MND ASKED ABOUT TAIWAN'S CAPABILITY IN SENDING TROOPS OVERSEAS
Taipei, May 26 (CNA) National Defense Minister Li Chieh confirmed Wednesday that "high level" government officials had made inquiries at his ministry about Taiwan's capability in terms of dispatching troops overseas.
The ministry has studied the question and drafted a three-principle proposal regarding the feasibility of sending ROC troops to overseas battlefields, Li said at a Legislative Yuan Defense Committee meeting.
The three principles in the proposal include that the troop members to be sent overseas must be volunteers; that Taiwan's defense capability is sufficient enough to spare extra hands to work overseas; and that what is the nature of the task of forces to be deployed, such as for peacekeeping or for humanitarian aid, according to Li.
Li, who assumed office May 20 on the day of President Chen Shui-bian's inauguration for a second term, said that judging from the ROC marine forces' current capability, only a few thousand marines could be mobilized for overseas missions at the most.
The defense minister stressed, however, that the consent of the Legislative Yuan to sending troops to Iraq or other areas overseas is imperative.
Consequently, he said, if the notion of dispatching ROC forces overseas became a case, there first must be a legislation passed by the Legislative Yuan to regulate such action.
Li added that to the best of his understanding, the United States has never asked Taiwan to send troops to Iraq. "We (the Ministry of National Defense) have no such plans either," he said.
Speculation has been rife over the past few days that Taiwan had discussed with the United States the possibility of deploying troops to Iraq to join coalition forces.

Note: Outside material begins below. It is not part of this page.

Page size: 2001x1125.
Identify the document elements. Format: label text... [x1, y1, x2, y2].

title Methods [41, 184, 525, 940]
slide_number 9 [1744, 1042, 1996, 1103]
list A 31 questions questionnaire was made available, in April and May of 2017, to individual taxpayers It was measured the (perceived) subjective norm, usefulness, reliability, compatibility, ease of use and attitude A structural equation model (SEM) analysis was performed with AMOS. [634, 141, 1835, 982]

The speculation was dismissed as groundless by the Presidential Office Tuesday.
Meanwhile, Li also dismissed recent reports saying that ROC military jets have been crossing the middle line of the Taiwan Strait.

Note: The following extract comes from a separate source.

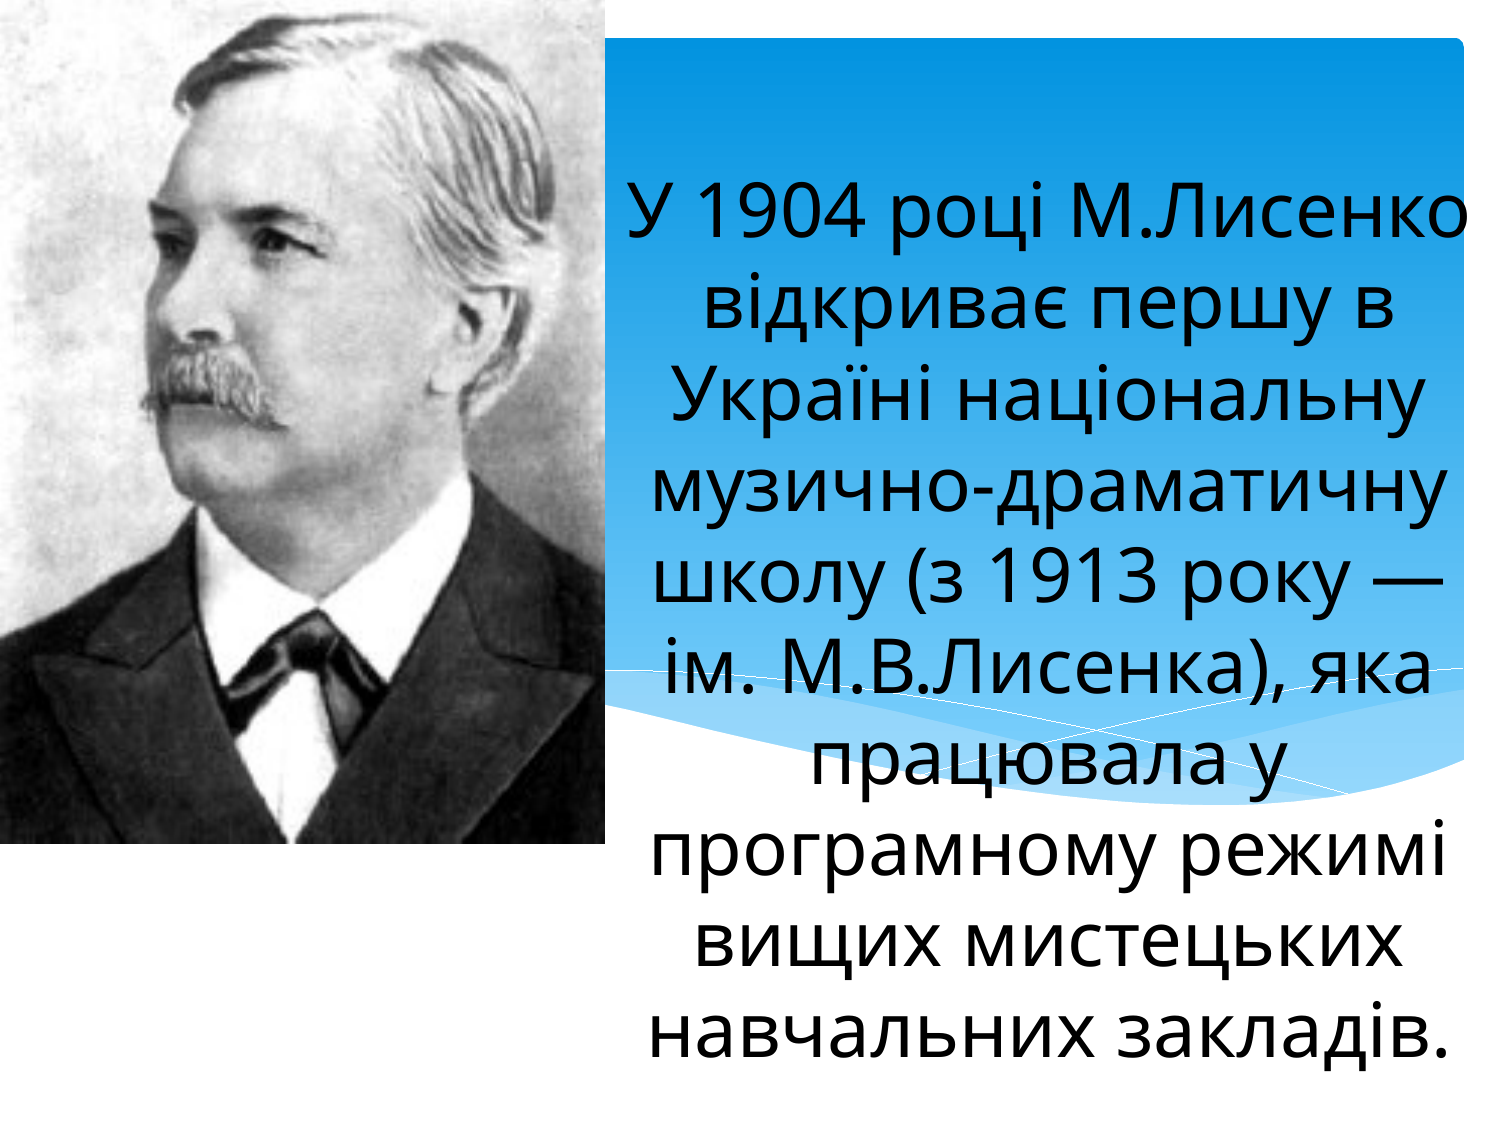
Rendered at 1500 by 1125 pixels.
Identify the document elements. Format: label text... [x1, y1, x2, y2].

list У 1904 році М.Лисенко відкриває першу в Україні національну музично-драматичну школу (з 1913 року — ім. М.В.Лисенка), яка працювала у програмному режимі вищих мистецьких навчальних закладів. [597, 0, 1500, 1125]
picture [0, 0, 606, 844]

Li for the first time disclosed the line of demarcation in the Taiwan Strait, saying that the line -- which runs from 27 degrees latitude and 123 degrees longitude to 23 degrees latitude and 119 degrees longitude -- was demarcated by the United States in 1951 for the purpose of maintaining peace in the strait.
Li said that he has no idea whether the mainland Chinese authorities are aware of this tacit line of demarcation.